The Psyke Project
Apnea
7.6
Now If I told you this album was written by a Scandanavian hardcore band and was produced by Tue Madsen, what would be some of the first words that came to your mind? Commercial? Glossy? Generic? How about complex, artistic or even challenging? If you're like me you probably would have checked off the first three boxes and left the latter three blank. You'd also be wrong, like I was, about The Psyke Project's latest album Apnea. Blissfully wrong.
All you guys that follow the extreme music in the lower Scandanavian countries may be more hip to what's going with the hardcore scene than I am, but I did not expect this. The Psyke's Project's Apnea is a well written, beautifully produced and unremittingly heavy post-hardcore album that might be some people's surprise of the year.
The most immediate reference point for me is Buried Inside's Chronoclast. Like their Canadian counterparts, The Psyke Project take straightforward hardcore songwriting principles and mutilates them until they are almost unrecognizable.

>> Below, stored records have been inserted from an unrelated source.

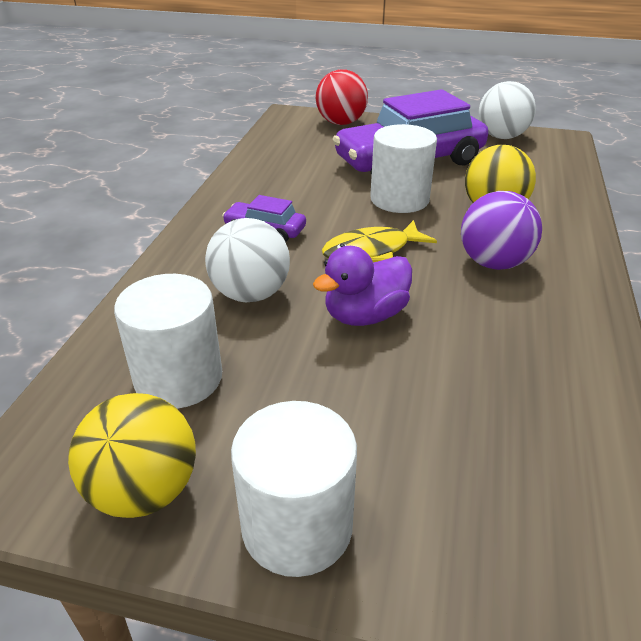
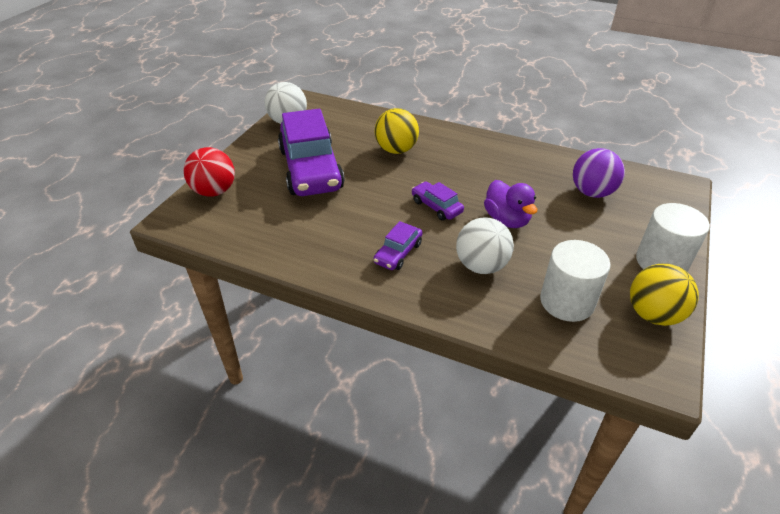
camera: 80 degrees left, 5 degrees up
yellow fish [322,220,437,262] -> purple car [411,182,464,221]
white cylinder [370,124,437,213] -> none
purple ball [461,191,542,270] -> purple ball moved to [573,148,625,198]

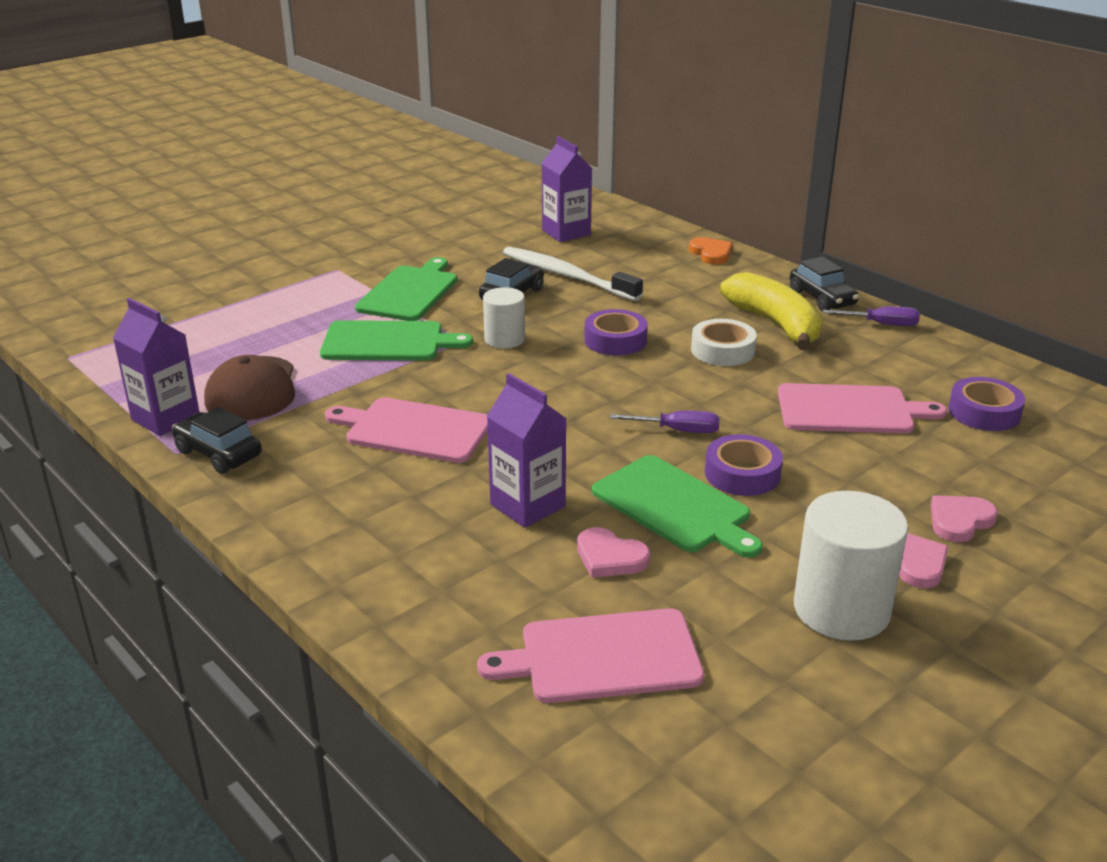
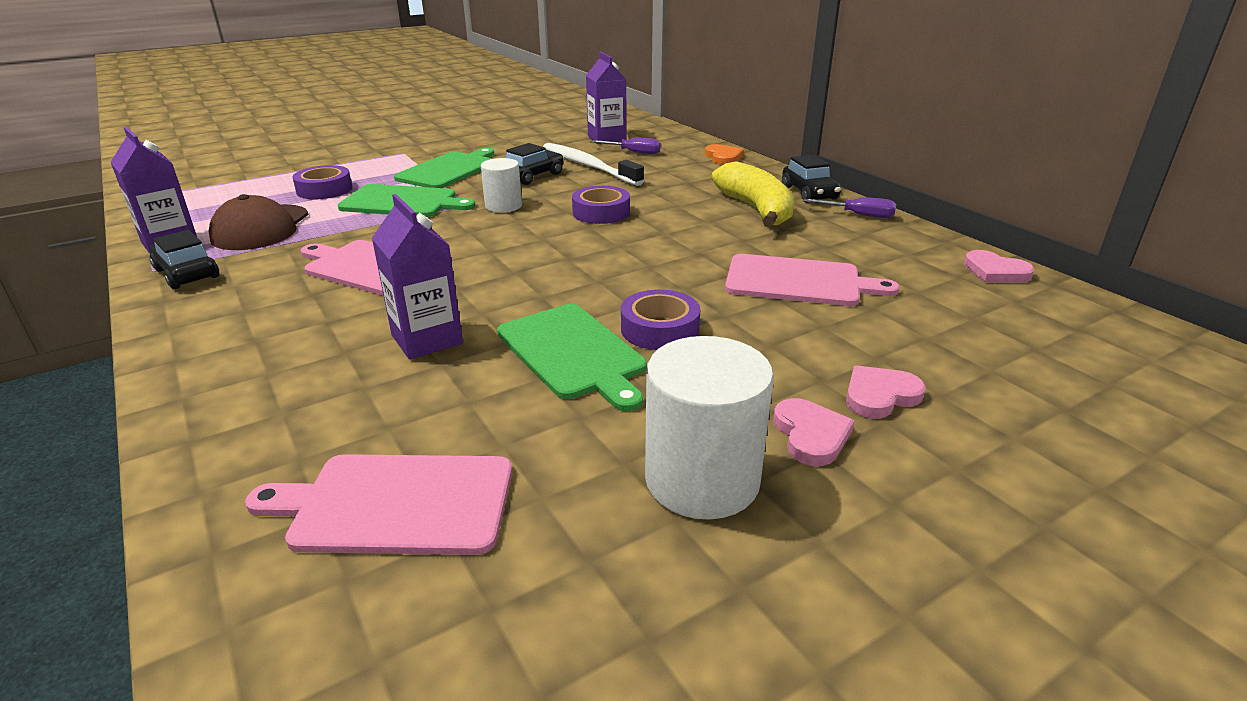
camera: 10 degrees right, 0 degrees up
pink heart [577,527,650,578] -> pink heart moved to [964,250,1034,282]
purple screwdriver [610,411,720,433] -> purple screwdriver moved to [590,138,661,154]
white tape [691,319,757,366] -> none
purple tape [948,377,1025,431] -> purple tape moved to [293,165,353,199]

Album opener “The Voice of Commandment” is an excellent introduction to the album, though a little too obvious in its adherence to Neurosis conventions. Songs like “I Get Paralyzed” and “Panic,” however, display that The Psyke Project are actually committed to doing something a little different. The former initially sounds like a cut from Chronoclast before the band rips off what is one of the weirdest and frankly discomforting sounding breakdowns I have ever heard. The later sounds like a chopped and screwed version of a Born From Pain song.
So, great, these guys sound like Buried Inside and they write weird hardcore songs. What's so awesome about that?
I think what impresses me most about this band is that, while they're certainly a concerted effort being made to eschew traditional songwriting norms, the greater focus is on writing parts that are resonant and memorable. If the band strikes upon a good progression, they'll ride with it, but won't abuse it. “Poems Written By Kings,” displays the band's songwriting instincts especially well.
There's are bouncy chord progression that's punctuated by a sextet of rich, jangly chords that is repeated just enough to be one the most memorable moments on the album. It's invited numerous plays from me.
Also, Mr. Madsen does an excellent job of rendering some of the album's more bizarre excursions in a way that allows the listener to catch all the nuances. He may produce some pretty bad bands, but the man is very, very good at making sure bands get their point across to listeners.
I guess the downside here is that The Psyke Project will attract some listeners with inaccurate expectations. This may be produced by Tue Madsen, but it's definitely not a Mnemic album. The Psyke Project may be Scandanavian, but they don't sound like Born From Pain. And, this may be a post-hardcore album, but it's nothing like Oceanic. Apnea really is an album that actually defies some expectations. In 2008, that alone should make an album worth your listen.